• _Work item_: In the records below, find the line with "index tip: (73, 110)" and the line with "wrist: (111, 185)". Print both exactly, along with every line between them, and no other line.

━━━━━━

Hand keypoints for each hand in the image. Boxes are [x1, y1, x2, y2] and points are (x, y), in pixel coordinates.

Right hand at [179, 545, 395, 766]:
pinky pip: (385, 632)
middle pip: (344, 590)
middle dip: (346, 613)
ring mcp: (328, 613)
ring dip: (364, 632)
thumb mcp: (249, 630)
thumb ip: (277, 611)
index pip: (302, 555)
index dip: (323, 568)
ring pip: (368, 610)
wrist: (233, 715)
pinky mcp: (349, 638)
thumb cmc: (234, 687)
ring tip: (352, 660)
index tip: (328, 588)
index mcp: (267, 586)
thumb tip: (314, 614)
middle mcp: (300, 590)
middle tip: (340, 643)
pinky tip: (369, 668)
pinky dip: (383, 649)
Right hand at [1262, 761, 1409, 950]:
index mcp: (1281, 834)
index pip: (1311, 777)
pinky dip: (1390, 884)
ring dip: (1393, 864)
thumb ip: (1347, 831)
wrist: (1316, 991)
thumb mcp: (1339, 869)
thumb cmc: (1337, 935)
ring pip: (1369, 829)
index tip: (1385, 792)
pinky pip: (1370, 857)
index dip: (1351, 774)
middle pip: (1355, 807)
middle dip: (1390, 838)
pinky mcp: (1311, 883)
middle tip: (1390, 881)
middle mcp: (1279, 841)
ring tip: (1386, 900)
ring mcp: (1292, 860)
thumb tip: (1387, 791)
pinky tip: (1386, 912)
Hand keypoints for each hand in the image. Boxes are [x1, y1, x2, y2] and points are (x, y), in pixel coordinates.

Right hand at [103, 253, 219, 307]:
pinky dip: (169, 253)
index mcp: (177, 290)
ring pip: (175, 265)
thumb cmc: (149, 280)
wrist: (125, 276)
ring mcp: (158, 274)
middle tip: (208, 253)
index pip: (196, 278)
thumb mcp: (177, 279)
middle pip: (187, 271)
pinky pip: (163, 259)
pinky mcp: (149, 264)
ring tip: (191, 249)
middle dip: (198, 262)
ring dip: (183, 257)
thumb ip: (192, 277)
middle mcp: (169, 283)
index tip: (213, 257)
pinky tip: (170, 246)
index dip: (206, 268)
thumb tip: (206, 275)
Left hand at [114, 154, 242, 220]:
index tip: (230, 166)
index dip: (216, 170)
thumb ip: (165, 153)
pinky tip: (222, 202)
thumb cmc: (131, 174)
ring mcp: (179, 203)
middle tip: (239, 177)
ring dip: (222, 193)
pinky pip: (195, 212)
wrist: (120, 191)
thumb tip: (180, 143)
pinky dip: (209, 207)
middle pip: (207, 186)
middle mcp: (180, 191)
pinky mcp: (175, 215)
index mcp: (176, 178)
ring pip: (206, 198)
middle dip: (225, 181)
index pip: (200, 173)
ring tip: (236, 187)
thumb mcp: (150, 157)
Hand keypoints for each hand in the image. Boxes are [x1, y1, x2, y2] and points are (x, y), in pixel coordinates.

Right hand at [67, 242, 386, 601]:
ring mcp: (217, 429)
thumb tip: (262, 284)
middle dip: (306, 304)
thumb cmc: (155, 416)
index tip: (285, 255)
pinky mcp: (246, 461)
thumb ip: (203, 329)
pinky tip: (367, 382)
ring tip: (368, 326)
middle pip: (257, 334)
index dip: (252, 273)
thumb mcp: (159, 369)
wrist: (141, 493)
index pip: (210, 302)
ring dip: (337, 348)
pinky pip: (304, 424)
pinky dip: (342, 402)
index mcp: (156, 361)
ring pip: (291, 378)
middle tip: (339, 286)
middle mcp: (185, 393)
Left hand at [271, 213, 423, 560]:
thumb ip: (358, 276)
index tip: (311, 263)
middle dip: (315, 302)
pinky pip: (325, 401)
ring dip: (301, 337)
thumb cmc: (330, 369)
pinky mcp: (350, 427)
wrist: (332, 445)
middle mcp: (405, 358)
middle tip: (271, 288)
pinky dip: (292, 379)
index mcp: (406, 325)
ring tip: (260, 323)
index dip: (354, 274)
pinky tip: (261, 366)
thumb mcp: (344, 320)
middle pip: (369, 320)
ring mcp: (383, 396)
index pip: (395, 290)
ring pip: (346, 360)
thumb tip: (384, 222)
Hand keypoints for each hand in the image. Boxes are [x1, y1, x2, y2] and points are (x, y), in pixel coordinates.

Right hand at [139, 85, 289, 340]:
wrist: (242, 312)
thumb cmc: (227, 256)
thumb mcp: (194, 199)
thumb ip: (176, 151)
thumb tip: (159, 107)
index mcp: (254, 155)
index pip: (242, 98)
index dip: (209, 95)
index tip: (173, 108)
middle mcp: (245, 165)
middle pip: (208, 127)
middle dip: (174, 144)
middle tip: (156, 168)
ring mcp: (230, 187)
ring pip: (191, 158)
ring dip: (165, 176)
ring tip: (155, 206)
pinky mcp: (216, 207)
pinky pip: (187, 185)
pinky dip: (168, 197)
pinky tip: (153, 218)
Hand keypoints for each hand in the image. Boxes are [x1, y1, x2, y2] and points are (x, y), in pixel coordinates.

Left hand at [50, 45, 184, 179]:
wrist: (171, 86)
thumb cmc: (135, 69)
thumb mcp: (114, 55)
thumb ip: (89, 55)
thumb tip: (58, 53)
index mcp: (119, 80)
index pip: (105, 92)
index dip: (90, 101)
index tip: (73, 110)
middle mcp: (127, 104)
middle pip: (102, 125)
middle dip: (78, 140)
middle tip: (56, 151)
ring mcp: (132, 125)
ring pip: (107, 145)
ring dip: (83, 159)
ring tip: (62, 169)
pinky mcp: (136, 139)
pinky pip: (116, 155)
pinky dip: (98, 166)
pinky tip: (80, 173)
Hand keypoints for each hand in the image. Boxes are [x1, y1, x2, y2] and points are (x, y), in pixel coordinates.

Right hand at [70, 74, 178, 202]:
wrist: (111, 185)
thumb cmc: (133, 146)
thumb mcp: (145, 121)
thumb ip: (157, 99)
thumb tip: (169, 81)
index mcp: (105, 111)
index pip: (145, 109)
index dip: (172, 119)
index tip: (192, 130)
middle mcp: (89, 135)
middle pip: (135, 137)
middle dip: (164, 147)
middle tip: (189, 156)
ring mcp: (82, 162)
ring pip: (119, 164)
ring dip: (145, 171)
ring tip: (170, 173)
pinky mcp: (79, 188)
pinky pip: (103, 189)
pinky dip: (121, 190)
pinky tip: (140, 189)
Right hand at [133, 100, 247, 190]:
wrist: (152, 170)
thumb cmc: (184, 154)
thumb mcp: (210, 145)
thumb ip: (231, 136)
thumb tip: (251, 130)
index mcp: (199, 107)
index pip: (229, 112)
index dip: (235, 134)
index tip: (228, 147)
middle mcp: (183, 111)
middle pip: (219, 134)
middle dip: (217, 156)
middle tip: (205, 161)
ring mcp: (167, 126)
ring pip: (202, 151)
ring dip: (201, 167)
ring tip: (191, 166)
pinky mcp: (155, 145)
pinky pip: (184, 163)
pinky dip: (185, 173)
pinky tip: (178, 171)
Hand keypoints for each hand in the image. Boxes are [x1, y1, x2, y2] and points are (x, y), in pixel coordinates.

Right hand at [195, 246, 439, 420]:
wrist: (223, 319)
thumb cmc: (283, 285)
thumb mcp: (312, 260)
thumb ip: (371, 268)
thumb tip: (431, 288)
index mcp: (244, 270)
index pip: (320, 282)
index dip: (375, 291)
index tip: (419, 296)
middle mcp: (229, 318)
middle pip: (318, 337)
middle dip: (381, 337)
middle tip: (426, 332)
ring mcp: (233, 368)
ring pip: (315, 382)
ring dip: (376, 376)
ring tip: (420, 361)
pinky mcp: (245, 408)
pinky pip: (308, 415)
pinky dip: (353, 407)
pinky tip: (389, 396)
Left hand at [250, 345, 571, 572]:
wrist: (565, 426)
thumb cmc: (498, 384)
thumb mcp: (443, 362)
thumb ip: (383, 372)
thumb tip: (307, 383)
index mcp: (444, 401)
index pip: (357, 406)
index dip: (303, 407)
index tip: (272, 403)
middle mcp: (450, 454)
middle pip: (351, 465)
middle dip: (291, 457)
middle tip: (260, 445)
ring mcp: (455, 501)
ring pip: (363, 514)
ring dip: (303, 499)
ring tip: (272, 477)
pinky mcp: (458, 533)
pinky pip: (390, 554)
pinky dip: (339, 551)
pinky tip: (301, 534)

━━━━━━

• _Written answer_:
index tip: (73, 110)
middle mcp: (127, 104)
middle pip: (102, 125)
middle dip: (78, 140)
middle tip: (56, 151)
ring mcp: (132, 125)
ring pip: (107, 145)
ring dip: (83, 159)
ring tip: (62, 169)
pinky mcp: (136, 139)
pinky pip: (116, 155)
pinky dip: (98, 166)
pinky tip: (80, 173)
Hand keypoints for each hand in the image. Boxes are [x1, y1, x2, y2] and points are (x, y), in pixel coordinates.

Right hand at [70, 74, 178, 202]:
wrist: (111, 185)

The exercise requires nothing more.